WHAT THE TASK ASKS: Whenever the word "Belgische" shows up in a line of the data, copy that line.

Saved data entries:
>>

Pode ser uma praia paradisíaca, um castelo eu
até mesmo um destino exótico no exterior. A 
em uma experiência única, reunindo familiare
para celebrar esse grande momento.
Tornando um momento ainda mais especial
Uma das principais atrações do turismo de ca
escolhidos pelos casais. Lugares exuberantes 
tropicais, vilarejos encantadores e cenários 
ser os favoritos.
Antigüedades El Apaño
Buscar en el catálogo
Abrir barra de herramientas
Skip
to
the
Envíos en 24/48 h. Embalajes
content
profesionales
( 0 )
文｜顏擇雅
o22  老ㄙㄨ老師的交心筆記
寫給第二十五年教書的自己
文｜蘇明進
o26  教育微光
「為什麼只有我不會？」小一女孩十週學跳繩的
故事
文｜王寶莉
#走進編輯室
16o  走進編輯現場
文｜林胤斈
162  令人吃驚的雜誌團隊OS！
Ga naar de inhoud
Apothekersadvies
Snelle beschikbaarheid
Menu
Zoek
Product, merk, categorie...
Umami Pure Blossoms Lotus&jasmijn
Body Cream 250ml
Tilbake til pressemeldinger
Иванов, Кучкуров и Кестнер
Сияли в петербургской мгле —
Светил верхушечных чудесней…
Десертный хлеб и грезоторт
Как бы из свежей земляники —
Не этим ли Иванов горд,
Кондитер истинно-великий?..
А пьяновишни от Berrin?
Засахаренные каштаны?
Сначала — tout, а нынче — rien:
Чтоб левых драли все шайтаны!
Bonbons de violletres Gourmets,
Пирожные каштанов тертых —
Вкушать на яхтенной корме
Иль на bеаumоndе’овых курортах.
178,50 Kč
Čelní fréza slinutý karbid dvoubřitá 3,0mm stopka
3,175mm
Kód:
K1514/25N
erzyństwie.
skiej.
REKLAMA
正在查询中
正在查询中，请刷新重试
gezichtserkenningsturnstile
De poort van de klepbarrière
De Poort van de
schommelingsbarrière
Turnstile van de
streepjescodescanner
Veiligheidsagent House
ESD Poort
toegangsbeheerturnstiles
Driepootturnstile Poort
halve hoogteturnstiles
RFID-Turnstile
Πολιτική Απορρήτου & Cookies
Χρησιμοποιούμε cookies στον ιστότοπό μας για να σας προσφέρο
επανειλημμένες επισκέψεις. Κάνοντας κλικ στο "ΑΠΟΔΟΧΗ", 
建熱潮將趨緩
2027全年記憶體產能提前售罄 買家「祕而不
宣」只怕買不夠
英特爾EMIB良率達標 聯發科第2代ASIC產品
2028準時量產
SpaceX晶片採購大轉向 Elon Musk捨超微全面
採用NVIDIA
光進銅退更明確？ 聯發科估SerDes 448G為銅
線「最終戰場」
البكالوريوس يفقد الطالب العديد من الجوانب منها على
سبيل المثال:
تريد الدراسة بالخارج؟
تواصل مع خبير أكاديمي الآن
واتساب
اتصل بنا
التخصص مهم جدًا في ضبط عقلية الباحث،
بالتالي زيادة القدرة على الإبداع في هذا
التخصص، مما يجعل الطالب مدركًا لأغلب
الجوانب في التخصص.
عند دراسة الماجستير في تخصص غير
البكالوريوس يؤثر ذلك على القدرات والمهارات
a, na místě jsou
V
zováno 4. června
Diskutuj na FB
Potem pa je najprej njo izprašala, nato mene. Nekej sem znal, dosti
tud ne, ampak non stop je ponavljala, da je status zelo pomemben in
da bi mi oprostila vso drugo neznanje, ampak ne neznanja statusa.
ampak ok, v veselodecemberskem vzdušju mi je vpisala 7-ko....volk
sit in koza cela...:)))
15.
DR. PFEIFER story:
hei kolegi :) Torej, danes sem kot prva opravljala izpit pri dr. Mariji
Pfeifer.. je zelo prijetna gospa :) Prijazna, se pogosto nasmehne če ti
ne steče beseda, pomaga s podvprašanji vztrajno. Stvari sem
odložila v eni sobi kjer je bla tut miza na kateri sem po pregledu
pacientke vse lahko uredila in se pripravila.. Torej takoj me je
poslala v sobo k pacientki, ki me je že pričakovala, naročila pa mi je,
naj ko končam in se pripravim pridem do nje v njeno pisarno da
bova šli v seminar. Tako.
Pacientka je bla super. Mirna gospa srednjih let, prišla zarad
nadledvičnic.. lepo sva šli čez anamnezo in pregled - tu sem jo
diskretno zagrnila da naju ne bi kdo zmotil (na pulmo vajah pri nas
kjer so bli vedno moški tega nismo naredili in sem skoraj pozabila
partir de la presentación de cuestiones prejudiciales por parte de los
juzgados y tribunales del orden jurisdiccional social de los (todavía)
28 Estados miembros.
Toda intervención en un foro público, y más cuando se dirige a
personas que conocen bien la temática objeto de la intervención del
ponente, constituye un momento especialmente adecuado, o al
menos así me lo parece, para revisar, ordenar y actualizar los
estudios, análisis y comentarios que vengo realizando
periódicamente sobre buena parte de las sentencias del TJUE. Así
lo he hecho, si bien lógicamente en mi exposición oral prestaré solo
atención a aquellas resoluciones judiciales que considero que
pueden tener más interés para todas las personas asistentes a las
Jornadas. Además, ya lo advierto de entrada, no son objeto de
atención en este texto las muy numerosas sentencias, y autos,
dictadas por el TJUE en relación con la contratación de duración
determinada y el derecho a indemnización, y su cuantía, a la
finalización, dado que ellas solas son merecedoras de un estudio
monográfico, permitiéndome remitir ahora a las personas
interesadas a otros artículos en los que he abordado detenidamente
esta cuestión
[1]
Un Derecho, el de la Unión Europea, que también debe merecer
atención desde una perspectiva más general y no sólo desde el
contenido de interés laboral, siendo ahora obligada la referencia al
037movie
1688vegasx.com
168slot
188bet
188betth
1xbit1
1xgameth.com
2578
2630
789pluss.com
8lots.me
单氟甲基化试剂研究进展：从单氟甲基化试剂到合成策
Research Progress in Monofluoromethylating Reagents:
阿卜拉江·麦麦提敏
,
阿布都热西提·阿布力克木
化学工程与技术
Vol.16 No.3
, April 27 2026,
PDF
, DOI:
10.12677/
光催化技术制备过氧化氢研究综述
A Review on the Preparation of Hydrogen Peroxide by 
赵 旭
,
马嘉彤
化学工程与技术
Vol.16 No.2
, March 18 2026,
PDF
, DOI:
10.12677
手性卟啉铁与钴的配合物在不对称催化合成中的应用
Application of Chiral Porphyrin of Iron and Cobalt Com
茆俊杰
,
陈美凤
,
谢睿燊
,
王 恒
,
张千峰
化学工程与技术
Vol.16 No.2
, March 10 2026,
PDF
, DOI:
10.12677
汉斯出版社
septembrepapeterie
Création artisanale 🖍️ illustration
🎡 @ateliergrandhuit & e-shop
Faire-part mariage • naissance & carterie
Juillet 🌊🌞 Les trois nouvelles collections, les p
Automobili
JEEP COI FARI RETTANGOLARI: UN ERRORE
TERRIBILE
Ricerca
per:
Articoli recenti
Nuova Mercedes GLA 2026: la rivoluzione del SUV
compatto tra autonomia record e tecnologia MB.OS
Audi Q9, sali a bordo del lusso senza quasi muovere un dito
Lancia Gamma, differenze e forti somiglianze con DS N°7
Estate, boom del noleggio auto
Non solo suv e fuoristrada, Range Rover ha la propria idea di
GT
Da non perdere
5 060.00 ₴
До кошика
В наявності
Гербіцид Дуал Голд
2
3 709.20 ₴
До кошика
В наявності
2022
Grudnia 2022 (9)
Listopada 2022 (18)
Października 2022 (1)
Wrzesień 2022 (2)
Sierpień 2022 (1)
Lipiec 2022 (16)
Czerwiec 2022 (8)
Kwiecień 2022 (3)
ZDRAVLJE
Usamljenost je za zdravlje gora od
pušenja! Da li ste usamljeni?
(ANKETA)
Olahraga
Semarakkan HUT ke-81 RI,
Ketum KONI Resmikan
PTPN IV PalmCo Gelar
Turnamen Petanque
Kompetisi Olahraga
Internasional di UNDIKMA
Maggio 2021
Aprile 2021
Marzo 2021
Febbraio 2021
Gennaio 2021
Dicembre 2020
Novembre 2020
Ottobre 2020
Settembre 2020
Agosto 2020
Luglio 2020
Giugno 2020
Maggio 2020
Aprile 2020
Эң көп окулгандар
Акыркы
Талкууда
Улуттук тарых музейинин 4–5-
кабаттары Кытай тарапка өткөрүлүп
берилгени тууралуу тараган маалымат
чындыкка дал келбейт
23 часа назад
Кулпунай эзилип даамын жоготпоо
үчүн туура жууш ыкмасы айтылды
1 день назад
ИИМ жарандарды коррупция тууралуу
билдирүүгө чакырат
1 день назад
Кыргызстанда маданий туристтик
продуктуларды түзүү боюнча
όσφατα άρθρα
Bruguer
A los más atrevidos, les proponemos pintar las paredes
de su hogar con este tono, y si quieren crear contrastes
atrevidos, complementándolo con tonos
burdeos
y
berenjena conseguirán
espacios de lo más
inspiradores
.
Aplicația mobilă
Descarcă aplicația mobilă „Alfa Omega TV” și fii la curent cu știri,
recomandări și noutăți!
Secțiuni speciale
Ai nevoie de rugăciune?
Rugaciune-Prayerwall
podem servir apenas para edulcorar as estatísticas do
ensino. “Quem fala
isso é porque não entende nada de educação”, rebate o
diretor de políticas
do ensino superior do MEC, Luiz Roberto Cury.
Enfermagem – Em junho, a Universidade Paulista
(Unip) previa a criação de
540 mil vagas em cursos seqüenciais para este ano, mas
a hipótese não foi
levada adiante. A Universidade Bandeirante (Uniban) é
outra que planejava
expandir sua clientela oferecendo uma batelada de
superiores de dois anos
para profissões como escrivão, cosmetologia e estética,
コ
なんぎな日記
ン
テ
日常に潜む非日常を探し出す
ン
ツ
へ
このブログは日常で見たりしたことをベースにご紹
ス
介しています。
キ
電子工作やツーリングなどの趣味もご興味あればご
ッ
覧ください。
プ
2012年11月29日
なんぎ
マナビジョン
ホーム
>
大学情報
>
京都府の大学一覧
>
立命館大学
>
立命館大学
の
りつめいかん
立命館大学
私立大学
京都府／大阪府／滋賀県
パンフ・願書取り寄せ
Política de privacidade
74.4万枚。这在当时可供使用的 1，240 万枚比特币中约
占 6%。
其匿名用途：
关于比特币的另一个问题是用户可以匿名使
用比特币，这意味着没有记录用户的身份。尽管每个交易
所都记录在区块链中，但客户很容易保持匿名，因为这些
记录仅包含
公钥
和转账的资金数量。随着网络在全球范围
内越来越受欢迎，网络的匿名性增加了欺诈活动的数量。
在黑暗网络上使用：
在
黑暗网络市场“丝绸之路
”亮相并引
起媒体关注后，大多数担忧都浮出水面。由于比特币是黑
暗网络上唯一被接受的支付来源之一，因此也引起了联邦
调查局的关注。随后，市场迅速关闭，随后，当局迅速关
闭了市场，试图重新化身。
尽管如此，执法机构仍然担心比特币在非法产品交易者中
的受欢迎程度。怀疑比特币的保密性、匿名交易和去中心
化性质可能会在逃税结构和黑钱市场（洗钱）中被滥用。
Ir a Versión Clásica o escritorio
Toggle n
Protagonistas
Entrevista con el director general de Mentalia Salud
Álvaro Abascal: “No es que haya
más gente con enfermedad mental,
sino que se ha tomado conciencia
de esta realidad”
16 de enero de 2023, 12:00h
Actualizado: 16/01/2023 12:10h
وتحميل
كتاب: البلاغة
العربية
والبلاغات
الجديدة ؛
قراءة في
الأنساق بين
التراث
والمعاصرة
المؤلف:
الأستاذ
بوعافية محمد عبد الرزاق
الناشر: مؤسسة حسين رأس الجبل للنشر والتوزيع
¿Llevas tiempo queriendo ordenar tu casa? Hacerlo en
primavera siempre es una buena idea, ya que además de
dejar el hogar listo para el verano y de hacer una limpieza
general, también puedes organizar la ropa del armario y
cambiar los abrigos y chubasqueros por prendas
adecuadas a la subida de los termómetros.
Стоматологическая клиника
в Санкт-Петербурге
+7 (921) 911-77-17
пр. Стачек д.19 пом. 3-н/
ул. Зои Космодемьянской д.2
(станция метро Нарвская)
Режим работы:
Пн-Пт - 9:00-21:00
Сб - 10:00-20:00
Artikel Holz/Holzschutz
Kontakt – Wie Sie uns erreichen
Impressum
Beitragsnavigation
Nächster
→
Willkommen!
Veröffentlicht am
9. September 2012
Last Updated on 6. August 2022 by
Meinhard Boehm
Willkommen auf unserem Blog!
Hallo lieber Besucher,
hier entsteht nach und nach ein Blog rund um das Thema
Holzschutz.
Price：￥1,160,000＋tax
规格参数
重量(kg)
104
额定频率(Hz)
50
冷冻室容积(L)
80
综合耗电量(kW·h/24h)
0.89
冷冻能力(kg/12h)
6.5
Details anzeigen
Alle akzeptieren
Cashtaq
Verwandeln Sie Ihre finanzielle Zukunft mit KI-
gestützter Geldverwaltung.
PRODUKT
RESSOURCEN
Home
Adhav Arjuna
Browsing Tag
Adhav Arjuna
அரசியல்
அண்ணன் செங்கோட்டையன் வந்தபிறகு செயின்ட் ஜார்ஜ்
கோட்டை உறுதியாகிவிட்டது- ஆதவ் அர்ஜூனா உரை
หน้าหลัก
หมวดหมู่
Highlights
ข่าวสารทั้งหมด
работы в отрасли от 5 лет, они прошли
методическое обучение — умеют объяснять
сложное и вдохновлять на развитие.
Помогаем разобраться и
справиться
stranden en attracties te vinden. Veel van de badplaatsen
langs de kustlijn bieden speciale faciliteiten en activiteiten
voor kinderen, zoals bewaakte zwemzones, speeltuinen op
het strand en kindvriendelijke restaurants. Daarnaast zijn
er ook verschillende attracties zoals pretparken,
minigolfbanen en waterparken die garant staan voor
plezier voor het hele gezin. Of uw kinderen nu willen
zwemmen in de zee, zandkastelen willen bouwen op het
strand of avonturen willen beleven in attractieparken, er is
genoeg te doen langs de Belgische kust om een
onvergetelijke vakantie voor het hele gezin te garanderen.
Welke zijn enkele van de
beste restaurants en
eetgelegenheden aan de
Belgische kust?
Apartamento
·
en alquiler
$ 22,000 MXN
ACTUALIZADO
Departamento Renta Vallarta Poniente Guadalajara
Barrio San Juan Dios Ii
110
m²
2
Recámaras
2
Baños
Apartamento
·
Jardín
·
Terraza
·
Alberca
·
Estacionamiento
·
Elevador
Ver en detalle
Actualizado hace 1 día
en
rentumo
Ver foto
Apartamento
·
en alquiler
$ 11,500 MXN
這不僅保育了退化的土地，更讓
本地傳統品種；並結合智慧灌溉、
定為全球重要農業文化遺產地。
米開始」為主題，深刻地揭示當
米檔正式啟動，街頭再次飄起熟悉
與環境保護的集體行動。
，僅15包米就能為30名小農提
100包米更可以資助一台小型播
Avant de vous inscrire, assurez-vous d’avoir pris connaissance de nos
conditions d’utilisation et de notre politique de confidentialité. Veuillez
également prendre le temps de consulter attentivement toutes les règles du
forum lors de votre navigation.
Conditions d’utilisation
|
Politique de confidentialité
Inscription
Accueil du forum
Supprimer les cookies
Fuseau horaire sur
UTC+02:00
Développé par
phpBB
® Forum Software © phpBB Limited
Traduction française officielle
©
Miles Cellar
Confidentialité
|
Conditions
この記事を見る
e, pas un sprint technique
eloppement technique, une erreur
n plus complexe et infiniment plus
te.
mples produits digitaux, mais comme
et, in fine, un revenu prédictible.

<<

TASK ANSWER:
genoeg te doen langs de Belgische kust om een
Belgische kust?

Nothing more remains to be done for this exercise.